**WORK REQUEST:** Lines with the word "compartment" in them are the ones to copy from the records.

**AVAILABLE DATA:**
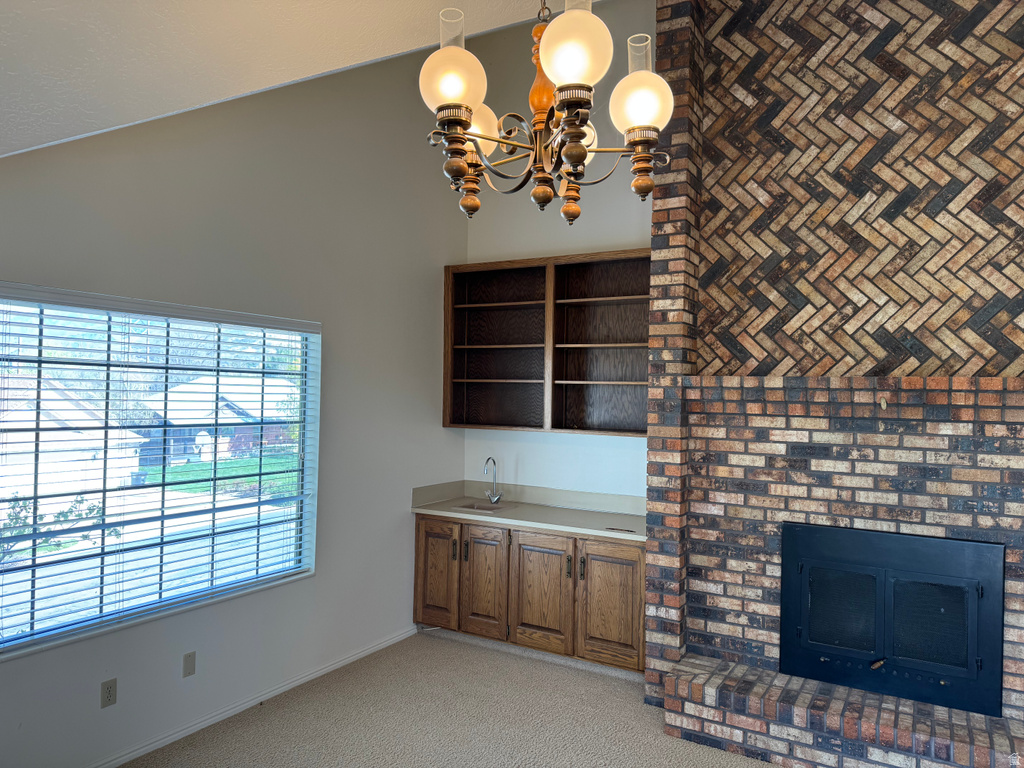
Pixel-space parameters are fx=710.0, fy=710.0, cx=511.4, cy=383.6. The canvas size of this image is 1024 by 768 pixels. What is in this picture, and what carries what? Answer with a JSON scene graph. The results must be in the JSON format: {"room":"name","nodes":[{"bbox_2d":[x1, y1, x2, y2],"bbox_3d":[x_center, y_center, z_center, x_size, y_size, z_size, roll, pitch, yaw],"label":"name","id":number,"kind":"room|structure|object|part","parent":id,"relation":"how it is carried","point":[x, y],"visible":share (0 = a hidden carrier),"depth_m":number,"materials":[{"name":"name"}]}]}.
{"room":"living room","nodes":[
{"label":"living room","id":0,"kind":"room"},
{"bbox_2d":[0,34,469,765],"bbox_3d":[-1.780,-0.482,3.203,0.158,4.400,5.456,1,-1,30],"label":"left wall","id":1,"kind":"structure","parent":0,"point":[437,429],"depth_m":3.95,"materials":[{"name":"paint"}]},
{"bbox_2d":[100,678,117,707],"bbox_3d":[-1.786,1.372,3.147,0.009,0.115,0.072,1,-1,30],"label":"wall socket","id":2,"kind":"object","parent":1,"relation":"attached to","point":[109,693],"visible":0.99,"depth_m":3.14,"materials":[{"name":"plastic"}]},
{"bbox_2d":[0,283,319,663],"bbox_3d":[-1.688,0.377,3.440,0.107,1.452,1.804,1,-1,30],"label":"window","id":3,"kind":"structure","parent":1,"relation":"in","point":[71,553],"depth_m":3.39,"materials":[{"name":"clear glass"}]},
{"bbox_2d":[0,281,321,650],"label":"window blind","id":4,"kind":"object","parent":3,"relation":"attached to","point":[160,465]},
{"bbox_2d":[182,651,195,677],"bbox_3d":[-1.584,1.377,3.491,0.010,0.113,0.069,1,-1,30],"label":"wall plate","id":5,"kind":"object","parent":1,"relation":"attached to","point":[189,657],"visible":0.97,"depth_m":3.49,"materials":[{"name":"plastic"}]},
{"bbox_2d":[88,625,415,767],"bbox_3d":[-1.786,1.680,3.098,0.015,0.076,4.567,1,-1,30],"label":"baseboard","id":6,"kind":"structure","parent":1,"relation":"attached to","point":[355,657],"depth_m":3.72,"materials":[{"name":"white paint"}]},
{"bbox_2d":[0,0,594,156],"bbox_3d":[-0.310,-1.209,0.708,5.687,0.338,4.300,1,-1,30],"label":"ceiling","id":7,"kind":"structure","parent":0,"point":[251,5],"depth_m":2.16,"materials":[{"name":"white paint"}]},
{"bbox_2d":[417,0,673,225],"bbox_3d":[0.075,-0.870,1.783,0.614,0.936,0.610,1,-1,30],"label":"chandelier","id":8,"kind":"object","parent":7,"relation":"hanging from","point":[581,149],"visible":1,"depth_m":1.70,"materials":[{"name":"metal"}]},
{"bbox_3d":[-0.145,-0.727,1.720,0.138,0.154,0.141,1,-1,30],"label":"globe","id":9,"kind":"part","parent":8,"relation":"part of","materials":[{"name":"glass"}]},
{"bbox_3d":[-0.101,-0.718,2.000,0.142,0.145,0.147,1,-1,30],"label":"globe","id":10,"kind":"part","parent":8,"relation":"part of","materials":[{"name":"glass"}]},
{"bbox_3d":[0.090,-0.939,1.882,0.090,0.448,0.091,1,-1,30],"label":"brass stem","id":11,"kind":"part","parent":8,"relation":"part of","materials":[{"name":"metal"}]},
{"bbox_3d":[0.136,-0.744,1.609,0.153,0.168,0.156,1,-1,30],"label":"globe","id":12,"kind":"part","parent":8,"relation":"part of","materials":[{"name":"glass"}]},
{"bbox_3d":[0.320,-0.697,1.778,0.137,0.148,0.139,1,-1,30],"label":"globe","id":13,"kind":"part","parent":8,"relation":"part of","materials":[{"name":"glass"}]},
{"bbox_2d":[127,629,779,767],"bbox_3d":[0.288,1.780,1.808,5.158,0.106,5.639,1,-1,30],"label":"carpet floor","id":14,"kind":"structure","parent":0,"point":[259,713],"depth_m":3.68,"materials":[{"name":"beige carpet"}]},
{"bbox_2d":[413,514,646,675],"bbox_3d":[0.184,1.344,4.792,1.792,0.851,0.591,1,-1,30],"label":"base cabinet","id":15,"kind":"object","parent":14,"relation":"on","point":[461,525],"visible":0.66,"depth_m":4.52,"materials":[{"name":"brown wood"}]},
{"bbox_3d":[-0.531,1.327,4.998,0.357,0.710,0.043,1,-1,30],"label":"cabinet door","id":16,"kind":"part","parent":15,"relation":"part of","materials":[{"name":"brown wood"}]},
{"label":"handle","id":17,"kind":"part","parent":15,"relation":"part of","materials":[{"name":"metal"}]},
{"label":"handle","id":18,"kind":"part","parent":15,"relation":"part of","materials":[{"name":"metal"}]},
{"bbox_3d":[-0.197,1.344,4.795,0.344,0.694,0.059,1,-1,30],"label":"cabinet door","id":19,"kind":"part","parent":15,"relation":"part of","materials":[{"name":"brown wood"}]},
{"bbox_2d":[411,479,646,542],"bbox_3d":[0.260,0.845,4.797,2.016,0.153,0.675,1,-1,30],"label":"countertop","id":20,"kind":"structure","parent":15,"relation":"on","point":[562,528],"depth_m":4.87,"materials":[{"name":"beige laminate"}]},
{"bbox_2d":[449,500,516,514],"bbox_3d":[-0.202,0.948,4.994,0.383,0.160,0.381,1,-1,30],"label":"sink","id":21,"kind":"object","parent":20,"relation":"in","point":[478,506],"visible":0.47,"depth_m":5.09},
{"bbox_2d":[483,456,502,502],"bbox_3d":[-0.152,0.692,5.112,0.101,0.342,0.205,1,-1,30],"label":"faucet","id":22,"kind":"object","parent":20,"relation":"on","point":[495,463],"visible":1,"depth_m":5.16,"materials":[{"name":"silver metal"}]},
{"bbox_2d":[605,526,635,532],"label":"small object","id":23,"kind":"object","parent":20,"relation":"on","point":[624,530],"visible":0.99,"depth_m":4.27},
{"bbox_3d":[0.175,1.350,4.608,0.404,0.705,0.064,1,-1,30],"label":"cabinet door","id":24,"kind":"part","parent":15,"relation":"part of","materials":[{"name":"brown wood"}]},
{"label":"handle","id":25,"kind":"part","parent":15,"relation":"part of","materials":[{"name":"black metal"}]},
{"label":"handle","id":26,"kind":"part","parent":15,"relation":"part of","materials":[{"name":"metal"}]},
{"bbox_3d":[0.602,1.356,4.409,0.410,0.707,0.049,1,-1,30],"label":"cabinet door","id":27,"kind":"part","parent":15,"relation":"part of","materials":[{"name":"brown wood"}]},
{"bbox_2d":[661,655,1023,767],"bbox_3d":[1.693,1.633,3.240,1.969,0.266,0.370,1,-1,30],"label":"brick hearth","id":28,"kind":"object","parent":14,"relation":"on","point":[774,676],"visible":0.97,"depth_m":3.26,"materials":[{"name":"brick"}]},
{"bbox_2d":[458,1,655,503],"bbox_3d":[1.302,-0.593,4.536,3.939,4.868,0.159,1,-1,30],"label":"back wall","id":29,"kind":"structure","parent":0,"point":[615,233],"depth_m":5.05,"materials":[{"name":"white paint"}]},
{"bbox_2d":[443,249,650,436],"bbox_3d":[0.321,-0.249,4.961,1.762,1.209,0.332,1,-1,30],"label":"wall shelf cabinet","id":30,"kind":"object","parent":29,"relation":"attached to","point":[454,422],"visible":0.85,"depth_m":5.06,"materials":[{"name":"brown wood"}]},
{"bbox_3d":[-0.106,-0.395,5.237,0.835,1.182,0.395,1,-1,30],"label":"compartment","id":31,"kind":"part","parent":30,"relation":"part of","materials":[{"name":"brown wood"}]},
{"bbox_3d":[0.655,-0.389,4.820,0.781,1.184,0.419,1,-1,30],"label":"compartment","id":32,"kind":"part","parent":30,"relation":"part of","materials":[{"name":"brown wood"}]},
{"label":"shelf","id":33,"kind":"part","parent":30,"relation":"part of","materials":[{"name":"brown wood"}]},
{"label":"shelf","id":34,"kind":"part","parent":30,"relation":"part of","materials":[{"name":"brown wood"}]},
{"bbox_2d":[643,0,1023,734],"bbox_3d":[1.914,-0.375,3.690,2.333,4.307,0.687,1,-1,30],"label":"brick wall","id":35,"kind":"structure","parent":0,"point":[732,618],"depth_m":3.67,"materials":[{"name":"brick"}]},
{"bbox_2d":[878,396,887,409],"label":"wall hook","id":36,"kind":"object","parent":35,"relation":"attached to","point":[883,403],"visible":0.98,"depth_m":3.40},
{"bbox_2d":[778,520,1006,717],"bbox_3d":[1.913,1.121,3.609,1.045,0.800,0.546,1,-1,30],"label":"fireplace insert","id":37,"kind":"object","parent":35,"relation":"in","point":[967,650],"visible":0.98,"depth_m":3.43,"materials":[{"name":"black metal"}]},
{"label":"door","id":38,"kind":"part","parent":37,"relation":"part of","materials":[{"name":"glass"}]},
{"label":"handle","id":39,"kind":"part","parent":37,"relation":"part of","materials":[{"name":"metal"}]},
{"bbox_3d":[1.975,1.148,3.411,0.290,0.409,0.119,1,-1,30],"label":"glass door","id":40,"kind":"part","parent":37,"relation":"part of","materials":[{"name":"black glass"}]},
{"label":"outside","id":41,"kind":"structure","parent":0,"visible":0},
{"bbox_2d":[0,376,144,504],"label":"house","id":42,"kind":"structure","parent":41,"point":[75,416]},
{"bbox_2d":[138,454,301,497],"label":"lawn","id":43,"kind":"structure","parent":41,"point":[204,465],"materials":[{"name":"green plant"}]},
{"bbox_2d":[142,375,300,467],"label":"house","id":44,"kind":"structure","parent":41,"point":[223,437],"materials":[{"name":"brick"}]},
{"label":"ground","id":45,"kind":"structure","parent":41,"visible":0},
{"bbox_2d":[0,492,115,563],"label":"shrub","id":46,"kind":"object","parent":45,"relation":"on","point":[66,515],"visible":0.38,"depth_m":9.02,"materials":[{"name":"green plant"}]}
]}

**WORKED SOLUTION:**
{"bbox_3d":[-0.106,-0.395,5.237,0.835,1.182,0.395,1,-1,30],"label":"compartment","id":31,"kind":"part","parent":30,"relation":"part of","materials":[{"name":"brown wood"}]},
{"bbox_3d":[0.655,-0.389,4.820,0.781,1.184,0.419,1,-1,30],"label":"compartment","id":32,"kind":"part","parent":30,"relation":"part of","materials":[{"name":"brown wood"}]},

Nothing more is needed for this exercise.